Urban and Wagoner’s discussion on President Bush’s “No Child Left Behind” (NCLB) initiative is very enlightening. As Urban and Wagoner noted, the NCLB act was met with lots of confusion in the public sphere. The act was not signed into law until January 8, 2002 and its primary focus was to standardize student performance to that of their grade level for all students by the year 2014. The NCLB act mandated standardized testing to assess student progress and encouraged students enrolled at lower performing schools to transfer to a school with higher academic achievement levels. What NCLB failed to take into account however, was the varying factors such as socioeconomic status of families, students for whom English was a second language, and the number of students with special needs and the effect these factors have on the academic success of an institution.
According to the article “What the No Child Left Behind law means for your child” found on greatschools.org, the NCLB law is beneficial to students and more restrictive for teachers. The article echoes the sentiments of Urban and Wagoner with regards to benefits for students. Students are able to transfer to higher performing schools if their school is performing at sub-standard levels for two years and if this continues for a third year, the students are entitled to free tutoring provided by the school. This article also expands on the affects on the teachers. “No Child Left Behind” adds a heightened sense of responsibility to what is already a demanding job. In addition to successfully conveying subject material to their students, teachers now face the pressure of making sure their students perform at or above their grade level and excel on standardized tests. The requirements for teachers have also become more rigid and require more education and subject specialization. It is pressures such as these that almost encourage teachers to “teach to the test,” especially considering the schools’ individual abilities to replace teachers who appear ineffective in successfully conveying course material as they see fit.
The article on edweek.org entitled “No Child Left Behind” emphasized that the law was written in an attempt to employ Title I funds to assist disadvantaged students. This is also mentioned by Urban and Wagoner in American Education in the Twenty-First Century. The article also notes that while the law was put into place to assist disadvantaged students and hold the states responsible for the education of their students, the law also had adverse effects. The edweek.org article states that the percentage of schools not meeting the standards for adequate yearly progress increased from 29 percent in 2006 to 38 percent in 2010.
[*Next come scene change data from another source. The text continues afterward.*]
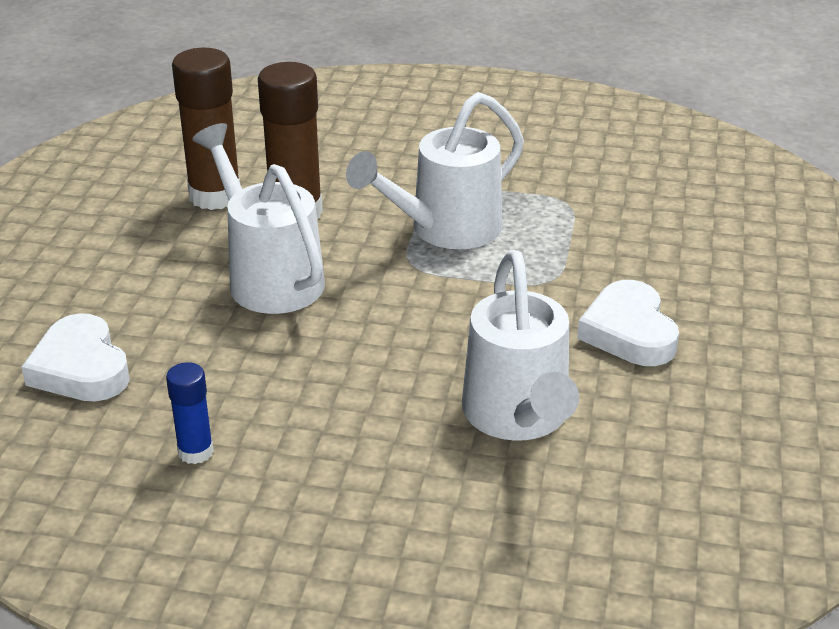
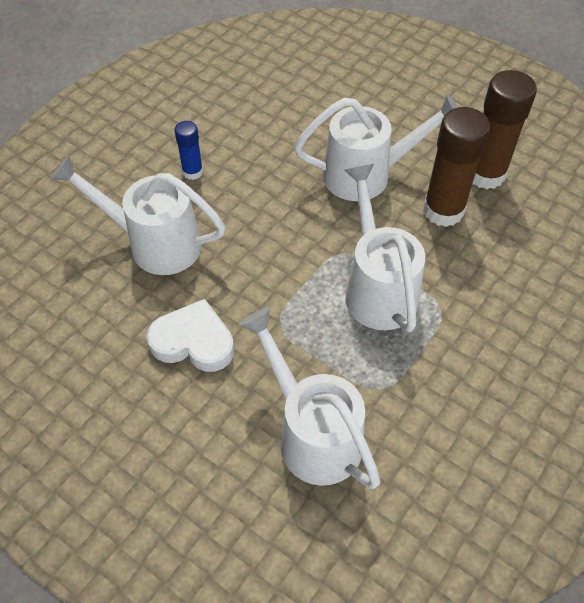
camera: 115 degrees right, 20 degrees up
(81, 368) = (319, 79): white heart -> none
(195, 452) = (221, 106): blue glue stick -> blue glue stick (192, 172)
(653, 226) = (313, 433): none -> white watering can

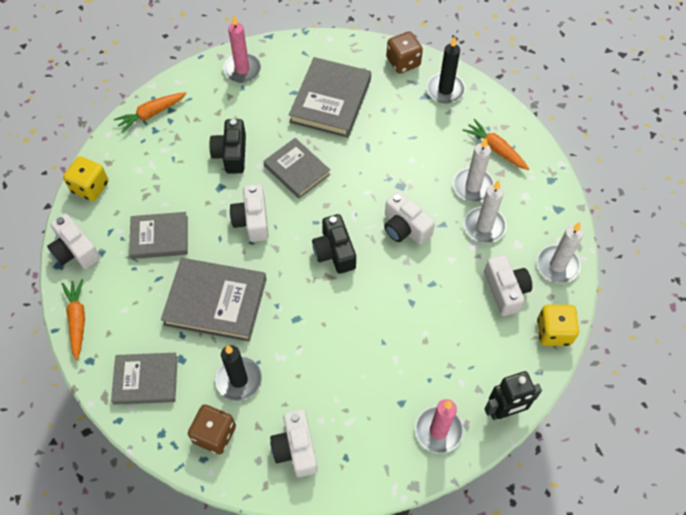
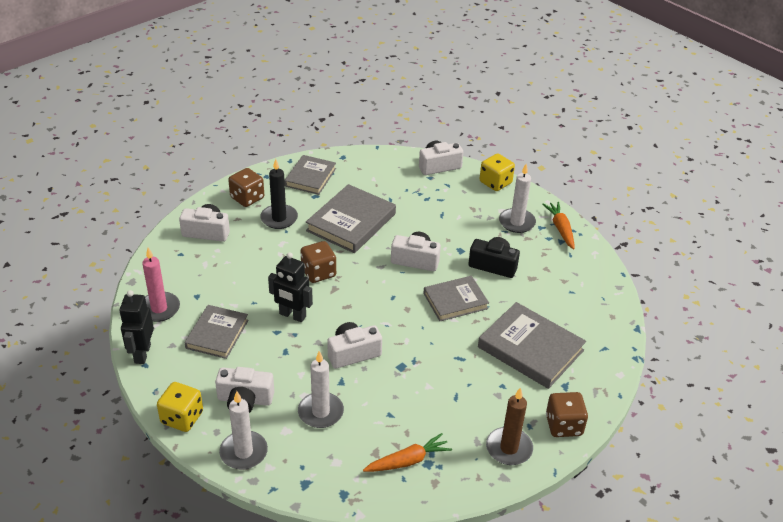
camera: 110 degrees right, 20 degrees down
(77, 320) = (378, 157): orange carrot -> none
(159, 237) = (427, 207): grey book -> grey book (217, 334)
(242, 69) = (595, 297): pink candle -> none
(311, 300) = (318, 273): none -> brown dice
(334, 252) = (355, 299): black camera -> none
(383, 298) = (292, 315): none -> black robot
(445, 90) = (509, 448): black candle -> brown candle
(473, 186) = (371, 422): white candle -> white candle (516, 222)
An article on huffingtonpost.com entitled “States Escaping No Child Left Behind Can Get More Time On Teacher Evaluations,” echoes the sentiment expressed by Urban and Wagoner that the strict guidelines and requirements set about by the NCLB law tend to lead to teachers “teaching to the test.” The article quotes the U.S. Secretary of Education, Arne Duncan, as saying, “”Testing should never be the main focus of our schools … No test can ever measure what a student is, or can be … Testing issues today are sucking the oxygen out of the room in a lot of schools.” There seems to be a similar critique throughout the four sources mentioned in this post – there is no real way to measure the academic achievements of students through standardized testing, especially without taking into consideration the circumstances in which the students find themselves.